The public mooring in the tiny harbour, already full with a couple of dozen boats on moorings was clearly visible from the sea. It was enourmous and unused. We picked up the mooring just long enough to determine that we'd be on the tiles once the westerly died off, even at high tide. Furthermore, we'd be helpless in stronger winds predicted from other quadrants. We made and ate some lunch at The Gong (as it's known by the locals) and resolved to return to Cronulla on the same westerly we'd sailed in with. This was no place for us!



 
This harbour s not home to many boats at all. 
Anchoring is out of the question. 
 


Remnants of an historic wharf

Goodbye Wooloongong!

Crazy sea state near the sea bridge along the Illawarra coastline
 
The wind was hooting for our entire trip back with gusts in excess of 40kts across our decks. The surface of the water just lifted off onto the air. The boat was getting caked with instant-dry sea salt. Bullets are a well known phenomenon coming off the Barrington Tops, we were later told. It was just too dangerous to attempt to sail when wind would accelerate from 10 to 47kts in a heartbeat so we worked the iron jib (motor) hard and returned 6 hours later. The westerlies were so strong and prolonged that topsoil from central New South Wales, after years of drought, was blown across the Tasman Sea as far New Zealand. Were we surprised? Not in the least!

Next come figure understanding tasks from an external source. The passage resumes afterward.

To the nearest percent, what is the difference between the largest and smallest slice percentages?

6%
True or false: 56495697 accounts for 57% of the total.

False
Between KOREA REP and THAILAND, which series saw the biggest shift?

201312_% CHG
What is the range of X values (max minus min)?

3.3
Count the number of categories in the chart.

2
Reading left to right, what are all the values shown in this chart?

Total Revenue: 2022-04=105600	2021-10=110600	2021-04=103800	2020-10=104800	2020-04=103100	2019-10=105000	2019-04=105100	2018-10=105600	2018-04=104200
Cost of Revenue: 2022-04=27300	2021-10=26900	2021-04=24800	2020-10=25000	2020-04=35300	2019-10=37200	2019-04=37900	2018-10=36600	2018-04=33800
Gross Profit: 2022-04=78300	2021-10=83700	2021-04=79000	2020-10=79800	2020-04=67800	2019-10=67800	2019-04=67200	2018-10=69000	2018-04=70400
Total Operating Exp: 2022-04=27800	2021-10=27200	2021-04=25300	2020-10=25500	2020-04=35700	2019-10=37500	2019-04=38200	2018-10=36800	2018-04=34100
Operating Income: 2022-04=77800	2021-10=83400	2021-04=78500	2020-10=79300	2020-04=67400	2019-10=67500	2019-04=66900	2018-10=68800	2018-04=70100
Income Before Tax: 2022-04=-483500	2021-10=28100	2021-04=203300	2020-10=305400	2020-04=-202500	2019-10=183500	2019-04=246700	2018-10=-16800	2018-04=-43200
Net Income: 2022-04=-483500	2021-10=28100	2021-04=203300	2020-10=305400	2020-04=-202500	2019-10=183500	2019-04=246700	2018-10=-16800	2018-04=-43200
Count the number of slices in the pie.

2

Turning directly into the wind as we entered Port Hacking we achieved barely 2knots speed over ground. Onora was forced to anchor west of Jibbon Beach waiting for sufficient tide to enter Gunamatta Bay with its deeper draft. The public mooring we'd enjoyed in Gunamatta Bay was unsurprisingly occupied by the time we returned so we anchored further north from this starting position - a nett loss for the day of 150m northward - Tasmania might as well be the moon!